In this project, I scrape a job search feed and determine the fit of my resume and cover letter to each job posting using natural language processing. The 'fit' between my resume + cover letter to the job description is determined via three methods;
- Keyword Analysis
- Similarity Scoring
- Generative Text Summary Comparisons
I used the job search feed on workopolis as a source of data science jobs to compare to my resume+cover letter. The Beautiful Soup library was used to scrape the left navigation column to click through the feed pagination, extract the job link, open the job description, and extract the job text.
To compare keywords, a list of common skills was compiled from a cross-section of data science job postings. The list was then used to count the frequency of those skills in each job posting and in my resume+cover letter and compared. The plot below shows the difference in the number of mentions of each skill compared to a specific job posting. In the matching keywords plot, a bar greater than zero indicates my resume+cover-letter mentions that skill more than the job posting, and a negative job indicates the job posting has a greater frequency. The missing keywords plot shows keywords in the job posting which are absent from my resume, and the Job Specific keywords plot counts keywords that are highlighted in the job posting (if applicable)

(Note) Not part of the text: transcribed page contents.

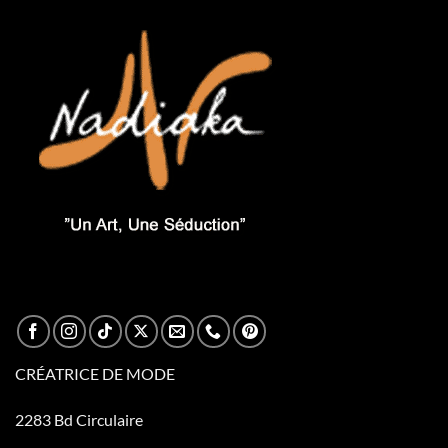
CRÉATRICE DE MODE
2283 Bd Circulaire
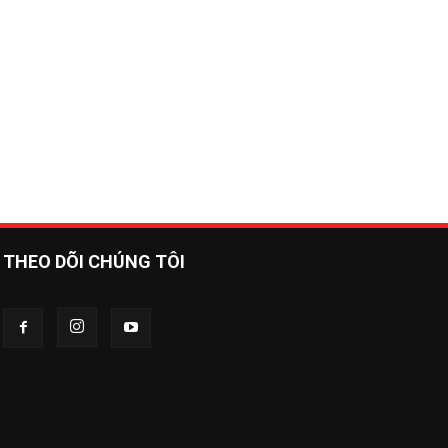
THEO DÕI CHÚNG TÔI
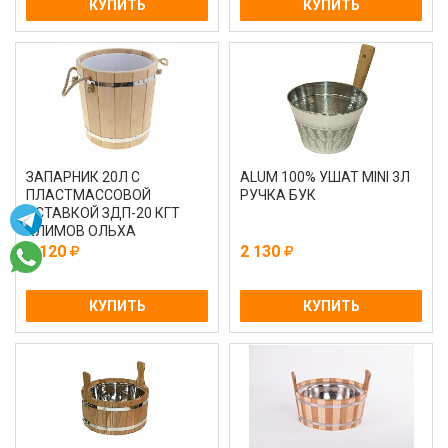
КУПИТЬ
КУПИТЬ
ЗАПАРНИК 20Л С
ALUM 100% УШАТ MINI 3Л
ПЛАСТМАССОВОЙ
РУЧКА БУК
ВСТАВКОЙ ЗДП-20 КГТ
КЛИМОВ ОЛЬХА
2 120
2 130
КУПИТЬ
КУПИТЬ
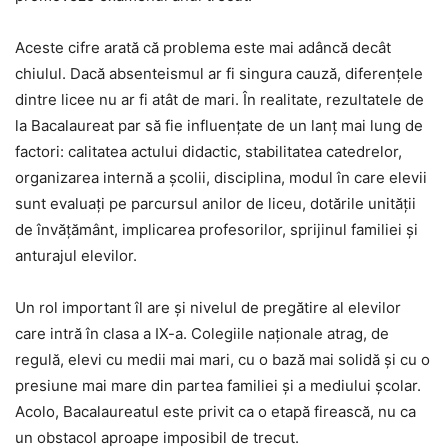
Aceste cifre arată că problema este mai adâncă decât
chiulul. Dacă absenteismul ar fi singura cauză, diferențele
dintre licee nu ar fi atât de mari. În realitate, rezultatele de
la Bacalaureat par să fie influențate de un lanț mai lung de
factori: calitatea actului didactic, stabilitatea catedrelor,
organizarea internă a școlii, disciplina, modul în care elevii
sunt evaluați pe parcursul anilor de liceu, dotările unității
de învățământ, implicarea profesorilor, sprijinul familiei și
anturajul elevilor.
Un rol important îl are și nivelul de pregătire al elevilor
care intră în clasa a IX-a. Colegiile naționale atrag, de
regulă, elevi cu medii mai mari, cu o bază mai solidă și cu o
presiune mai mare din partea familiei și a mediului școlar.
Acolo, Bacalaureatul este privit ca o etapă firească, nu ca
un obstacol aproape imposibil de trecut.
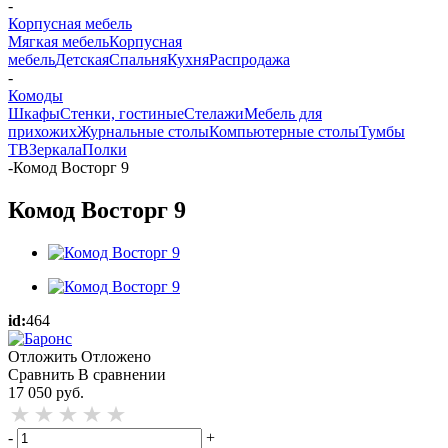
-
Корпусная мебель
Мягкая мебель
Корпусная
мебель
Детская
Спальня
Кухня
Распродажа
-
Комоды
Шкафы
Стенки, гостиные
Стелажи
Мебель для
прихожих
Журнальные столы
Компьютерные столы
Тумбы
ТВ
Зеркала
Полки
-
Комод Восторг 9
Комод Восторг 9
id:
464
Отложить
Отложено
Сравнить
В сравнении
17 050
руб.
-
+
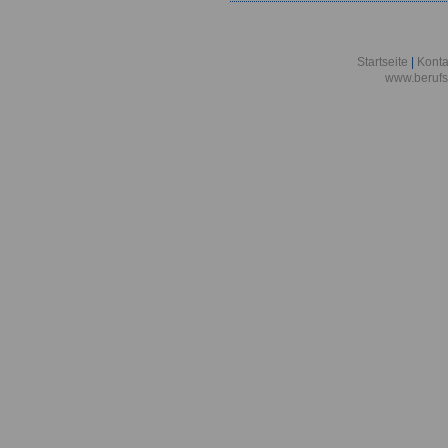
Startseite
|
Konta
www.berufs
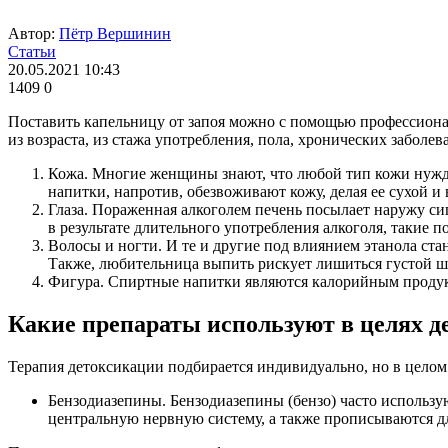
Автор:
Пётр Вершинин
Статьи
20.05.2021 10:43
1409
0
Поставить капельницу от запоя можно с помощью профессиона
из возраста, из стажа употребления, пола, хронических заболе
Кожа. Многие женщины знают, что любой тип кожи нужда
напитки, напротив, обезвоживают кожу, делая ее сухой и
Глаза. Пораженная алкоголем печень посылает наружу си
в результате длительного употребления алкоголя, такие 
Волосы и ногти. И те и другие под влиянием этанола ста
Также, любительница выпить рискует лишиться густой ше
Фигура. Спиртные напитки являются калорийным продукт
Какие препараты используют в целях 
Терапия детоксикации подбирается индивидуально, но в цело
Бензодиазепины. Бензодиазепины (бензо) часто использу
центральную нервную систему, а также прописываются д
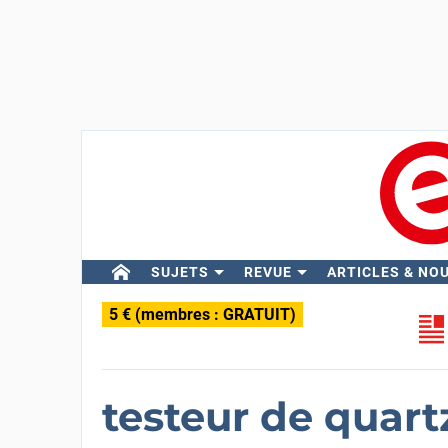
SUJETS
REVUE
ARTICLES & NO
5 € (membres : GRATUIT)
testeur de quart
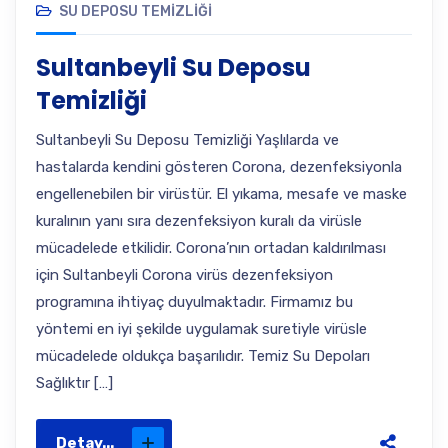
SU DEPOSU TEMIZLIĞI
Sultanbeyli Su Deposu
Temizliği
Sultanbeyli Su Deposu Temizliği Yaşlılarda ve
hastalarda kendini gösteren Corona, dezenfeksiyonla
engellenebilen bir virüstür. El yıkama, mesafe ve maske
kuralının yanı sıra dezenfeksiyon kuralı da virüsle
mücadelede etkilidir. Corona’nın ortadan kaldırılması
için Sultanbeyli Corona virüs dezenfeksiyon
programına ihtiyaç duyulmaktadır. Firmamız bu
yöntemi en iyi şekilde uygulamak suretiyle virüsle
mücadelede oldukça başarılıdır. Temiz Su Depoları
Sağlıktır […]
Detay...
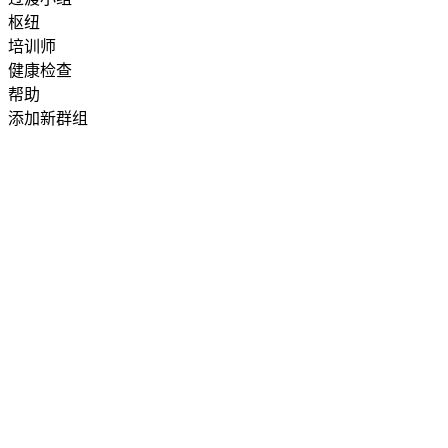
枢纽
培训师
健康检查
帮助
添加新群组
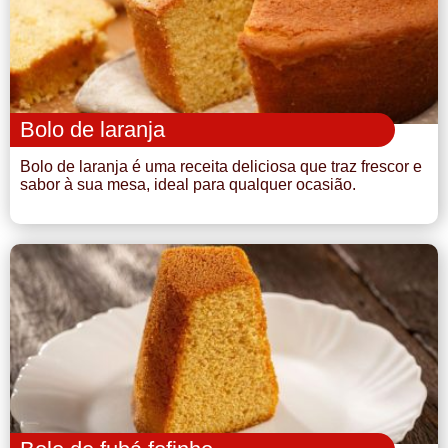
Bolo de laranja
Bolo de laranja é uma receita deliciosa que traz frescor e
sabor à sua mesa, ideal para qualquer ocasião.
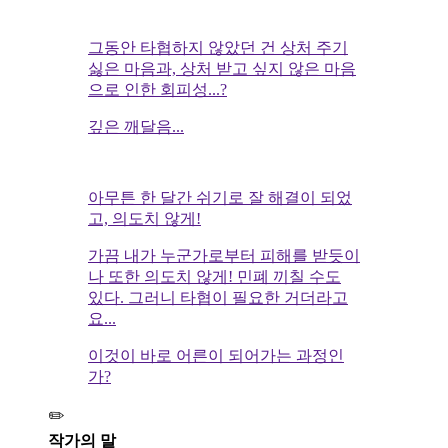
그동안 타협하지 않았던 건 상처 주기
싫은 마음과, 상처 받고 싶지 않은 마음
으로 인한 회피성...?
깊은 깨달음...
아무튼 한 달간 쉬기로 잘 해결이 되었
고, 의도치 않게!
가끔 내가 누군가로부터 피해를 받듯이
나 또한 의도치 않게! 민폐 끼칠 수도
있다. 그러니 타협이 필요한 거더라고
요...
이것이 바로 어른이 되어가는 과정인
가?
✏️
작가의 말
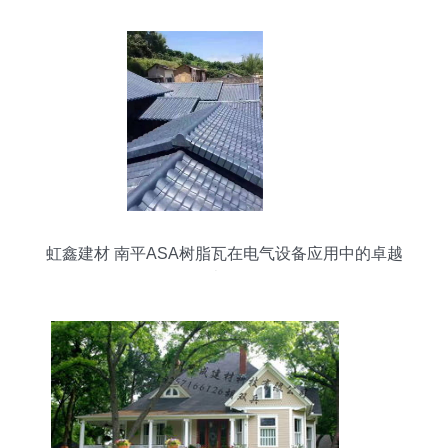
虹鑫建材 南平ASA树脂瓦在电气设备应用中的卓越
表现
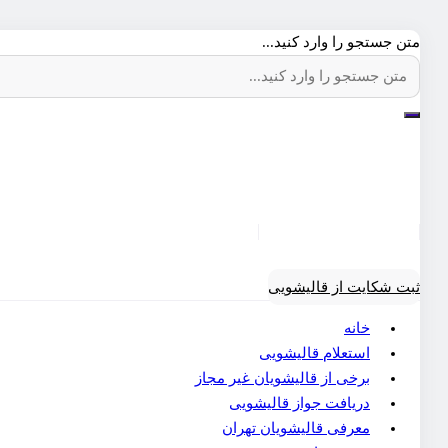
متن جستجو را وارد کنید...
ثبت شکایت از قالیشویی
خانه
استعلام قالیشویی
برخی از قالیشویان غیر مجاز
دریافت جواز قالیشویی
معرفی قالیشویان تهران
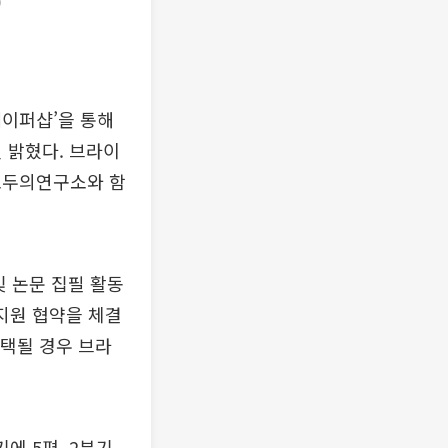
)
페이퍼샵’을 통해
 밝혔다. 브라이
모두의연구소와 함
 논문 집필 활동
지원 협약을 체결
채택될 경우 브라
기에 5편, 2분기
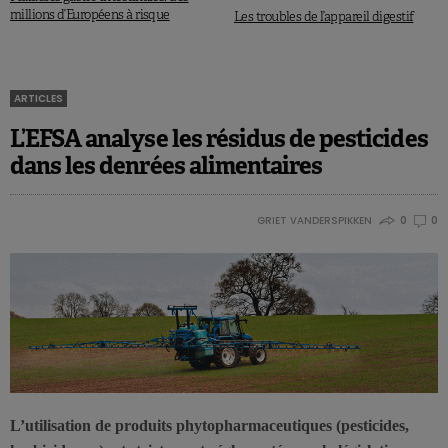
millions d’Européens à risque
Les troubles de l’appareil digestif
ARTICLES
L’EFSA analyse les résidus de pesticides
dans les denrées alimentaires
GRIET VANDERSPIKKEN
0
0
L’utilisation de produits phytopharmaceutiques (pesticides,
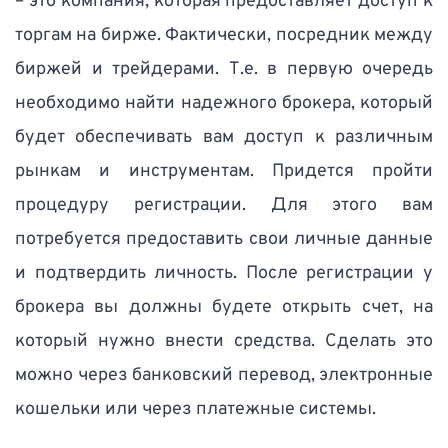
– это компания, которая предоставляет доступ к 
торгам на бирже. Фактически, посредник между 
биржей и трейдерами. Т.е. в первую очередь 
необходимо найти надежного брокера, который 
будет обеспечивать вам доступ к различным 
рынкам и инструментам. Придется пройти 
процедуру регистрации. Для этого вам 
потребуется предоставить свои личные данные 
и подтвердить личность. После регистрации у 
брокера вы должны будете открыть счет, на 
который нужно внести средства. Сделать это 
можно через банковский перевод, электронные 
кошельки или через платежные системы.  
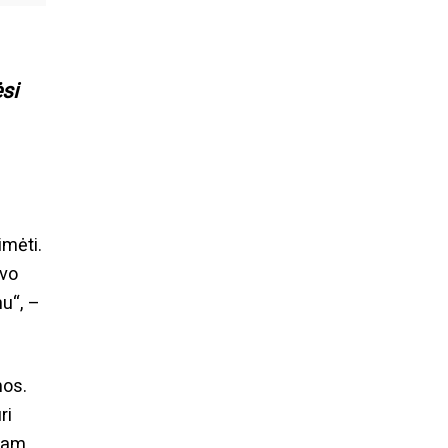
si
imėti.
avo
u“, –
mos.
ri
mpam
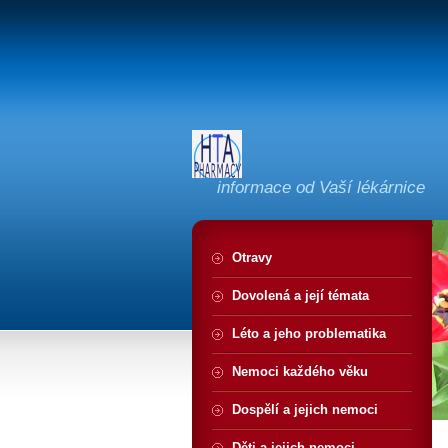
informace od Vaší lékárnice
Otravy
Dovolená a její témata
Léto a jeho problematika
Nemoci každého věku
Dospělí a jejich nemoci
Děti a jejich nemoci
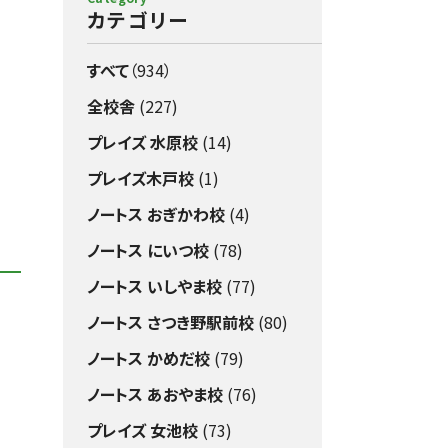
カテゴリー
すべて
（934）
全校舎
(227)
プレイズ 水原校
(14)
プレイズ木戸校
(1)
ノートス おぎかわ校
(4)
ノートス にいつ校
(78)
ノートス いしやま校
(77)
ノートス さつき野駅前校
(80)
ノートス かめだ校
(79)
ノートス あおやま校
(76)
プレイズ 女池校
(73)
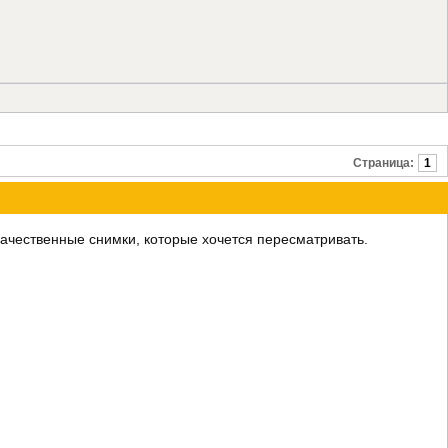
Страница:
1
качественные снимки, которые хочется пересматривать.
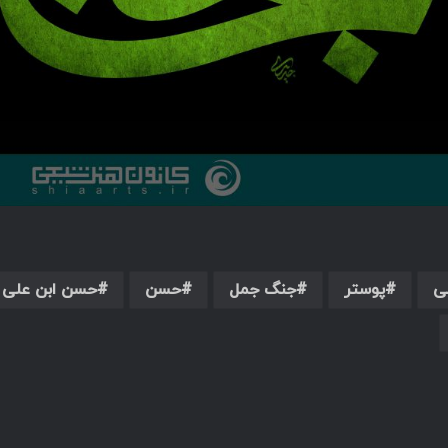
ی
پوستر
جنگ جمل
حسن
حسن ابن علی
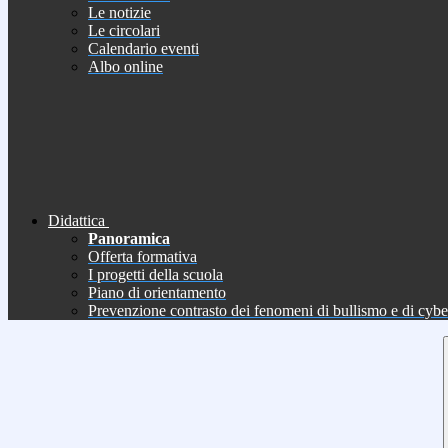
Le notizie
Le circolari
Calendario eventi
Albo online
Didattica
Panoramica
Offerta formativa
I progetti della scuola
Piano di orientamento
Prevenzione contrasto dei fenomeni di bullismo e di cyb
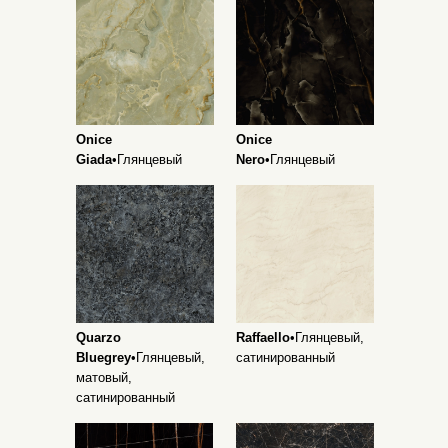
Onice
Onice
Giada
•Глянцевый
Nero
•Глянцевый
Quarzo
Raffaello
•Глянцевый,
Bluegrey
•Глянцевый,
сатинированный
матовый,
сатинированный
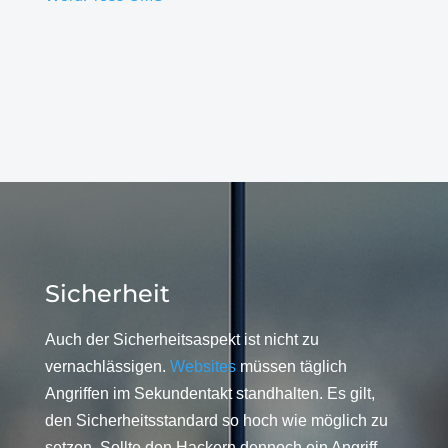
Sicherheit
Auch der Sicherheitsaspekt ist nicht zu
vernachlässigen.
Websites
müssen täglich
Angriffen im Sekundentakt standhalten. Es gilt,
den Sicherheitsstandard so hoch wie möglich zu
setzen. Sollte den Hackern dennoch ein Angriff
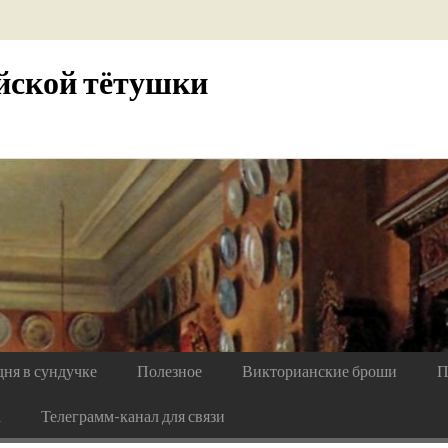
йской тётушки
дня в сундучке
Полезное
Викторианские броши
П
а
Телеграмм-канал для связи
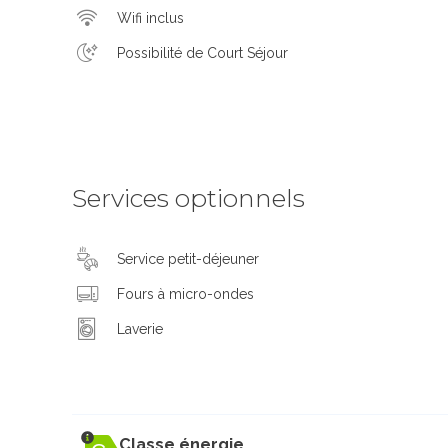
Wifi inclus
Possibilité de Court Séjour
Services optionnels
Service petit-déjeuner
Fours à micro-ondes
Laverie
Classe énergie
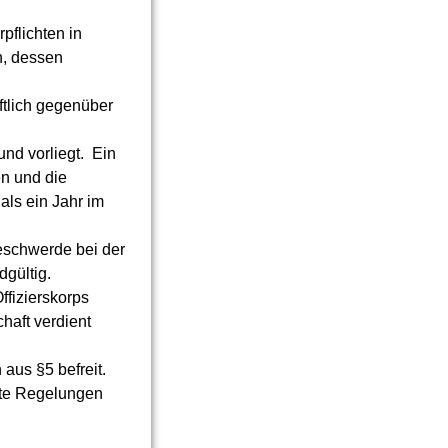
pflichten in
n, dessen
iftlich gegenüber
nd vorliegt. Ein
en und die
als ein Jahr im
eschwerde bei der
gültig.
ffizierskorps
haft verdient
aus §5 befreit.
rte Regelungen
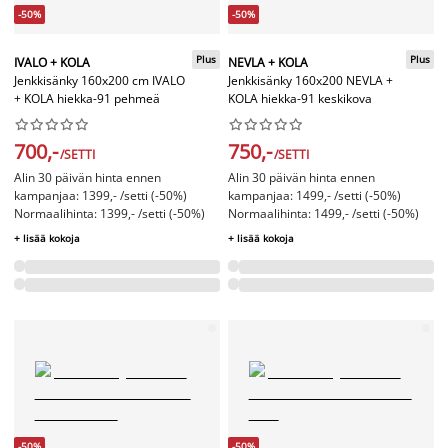
-50%
-50%
Plus
Plus
IVALO + KOLA
NEVLA + KOLA
Jenkkisänky 160x200 cm IVALO
Jenkkisänky 160x200 NEVLA +
+ KOLA hiekka-91 pehmeä
KOLA hiekka-91 keskikova




















700,-
750,-
/SETTI
/SETTI
Alin 30 päivän hinta ennen
Alin 30 päivän hinta ennen
kampanjaa: 1399,- /setti (-50%)
kampanjaa: 1499,- /setti (-50%)
Normaalihinta: 1399,- /setti (-50%)
Normaalihinta: 1499,- /setti (-50%)
+ lisää kokoja
+ lisää kokoja
-50%
-50%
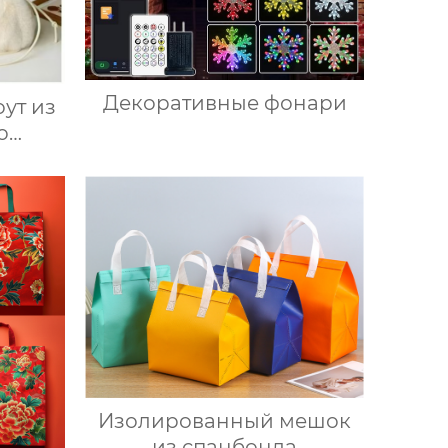
Декоративные фонари
ут из
о
ха
Изолированный мешок
из спанбонда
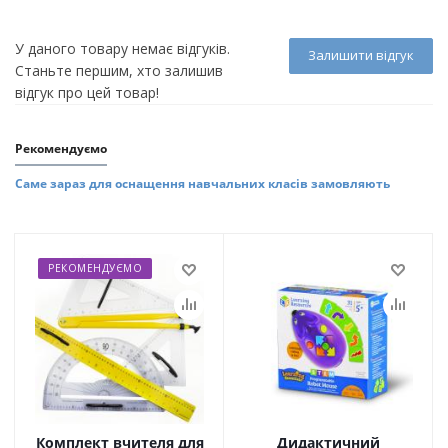
У даного товару немає відгуків.
Залишити відгук
Станьте першим, хто залишив
відгук про цей товар!
Рекомендуємо
Саме зараз для оснащення навчальних класів замовляють
РЕКОМЕНДУЄМО
Комплект вчителя для
Дидактичний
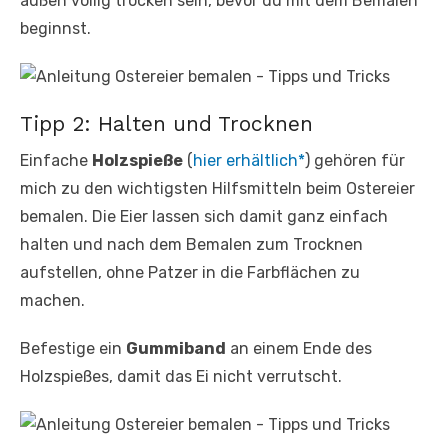
außen völlig trocken sein, bevor du mit dem Bemalen
beginnst.
Tipp 2: Halten und Trocknen
Einfache
Holzspieße
(
hier erhältlich*
) gehören für
mich zu den wichtigsten Hilfsmitteln beim Ostereier
bemalen. Die Eier lassen sich damit ganz einfach
halten und nach dem Bemalen zum Trocknen
aufstellen, ohne Patzer in die Farbflächen zu
machen.
Befestige ein
Gummiband
an einem Ende des
Holzspießes, damit das Ei nicht verrutscht.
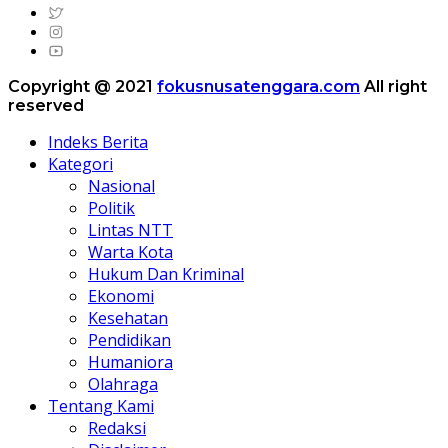
Copyright @ 2021
fokusnusatenggara.com
All right
reserved
Indeks Berita
Kategori
Nasional
Politik
Lintas NTT
Warta Kota
Hukum Dan Kriminal
Ekonomi
Kesehatan
Pendidikan
Humaniora
Olahraga
Tentang Kami
Redaksi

I calculate a similarity score using the SPaCY library to quantify the similarity of the resume+cover-letter to each job posting. The table below ranks each job posting based on fit-to-resume. The summary also shows the keyword coverage, and weighted keyword-score, and lists keywords in the job posting which are missing from the resume.
We can visualize the resume match to each job posting in the plot below. The similarity score is on the y-axis and depicted with a color scale, and the keyword coverage is on the x-axis. The size of each bubble represents the weighted keyword score. We should have a better chance at applying for the jobs in the upper right corner of the plot which have the largest bubbles.